I've been reading for my comprehensive exams. I won't bore anyone with the details, but in Geography at CU, that means selecting three subtopics of geography developing three extensive reading lists in each. Then reading everything in the list and then being tested over the content. For various reasons, I've been blessed with relatively short reading lists. I have, combined, about 100 journal articles and book sections plus about 20 books.
The reading lists are designed specifically to give a feel for recent development in each subtopic grounded with the "classics". One of my areas is "Cartographic Generalization". That means (depending on how you ask) the process of creating abstractions geographic phenomena in reality or simply taking a set of such abstractions at one scale (say, 1:24,000) and creating a new set at a smaller scale (say, 1:100,000). Much of what I am reading in this subtopic is Geographers trying to apply squirrely Artificial Intelligence methods to a problem that is uniquely tied to our relation with the world around us. It's almost sad...

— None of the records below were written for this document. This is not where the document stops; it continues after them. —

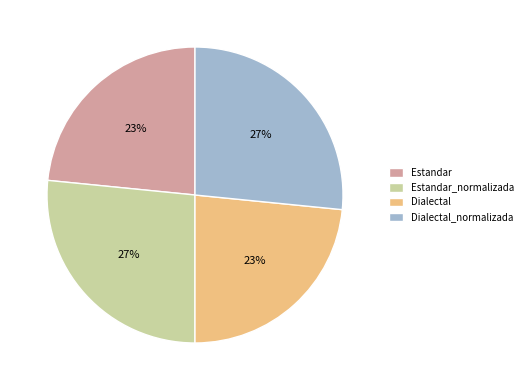

Approximately how many times larger is the value at Dialectal compared to Estandar?

1.0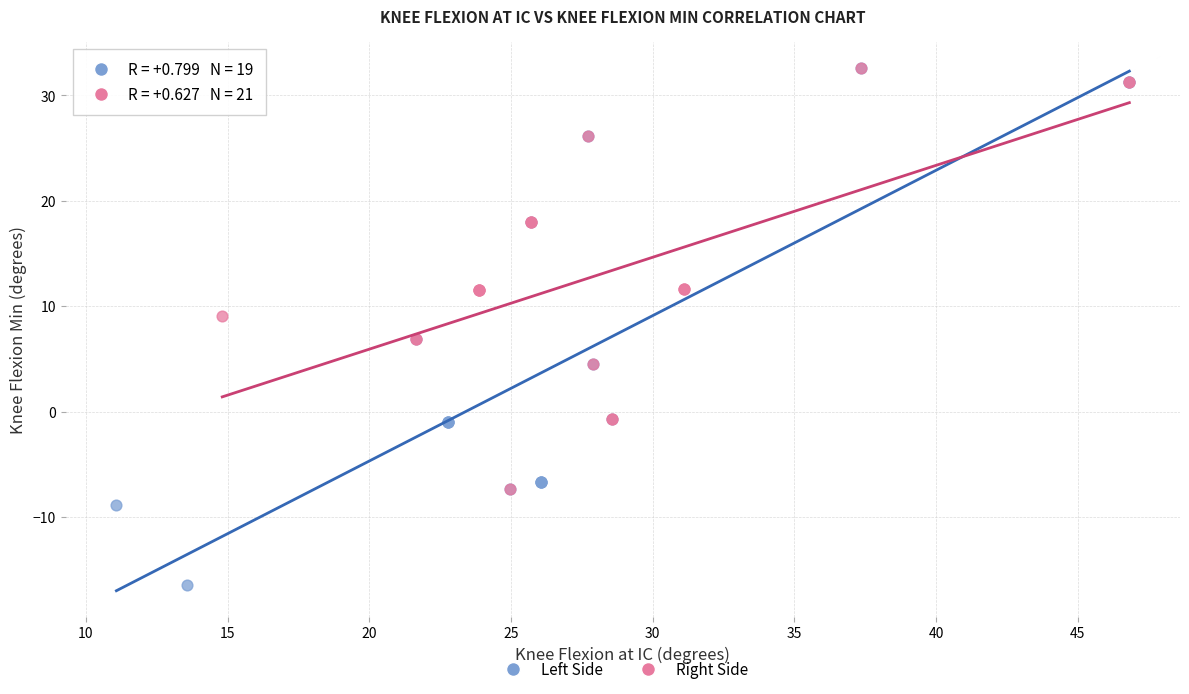

Which series has the largest Y range (max minus min)?

Left Side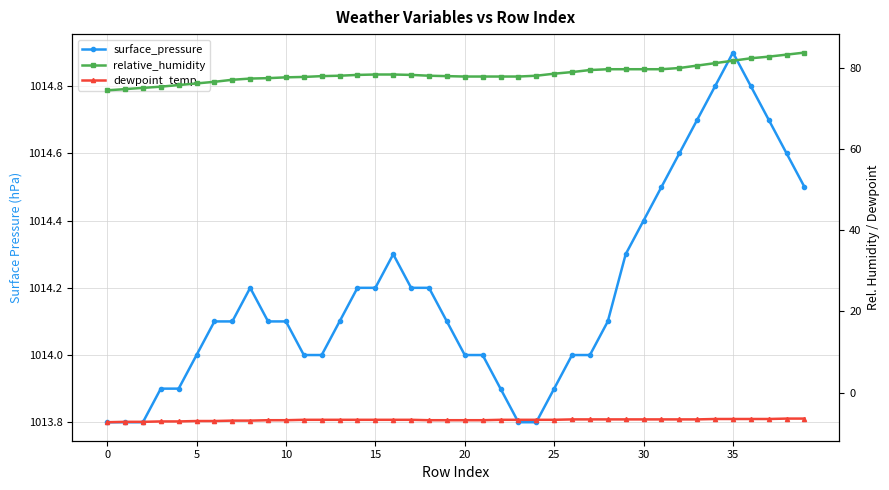

How many values in the surface_pressure series are below 1014?

9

The process has really made me appreciate the continuum of things humans are good at versus things computers are good at. This continuum does not seem to be shifting (i.e., computers aren't taking the place of human) inasmuch as it is becoming better defined (i.e., the computer is becoming a better tool).
On my to-do list: Write a critique of automated generalization drawing from Dreyfus' What Computers Still Can't Do.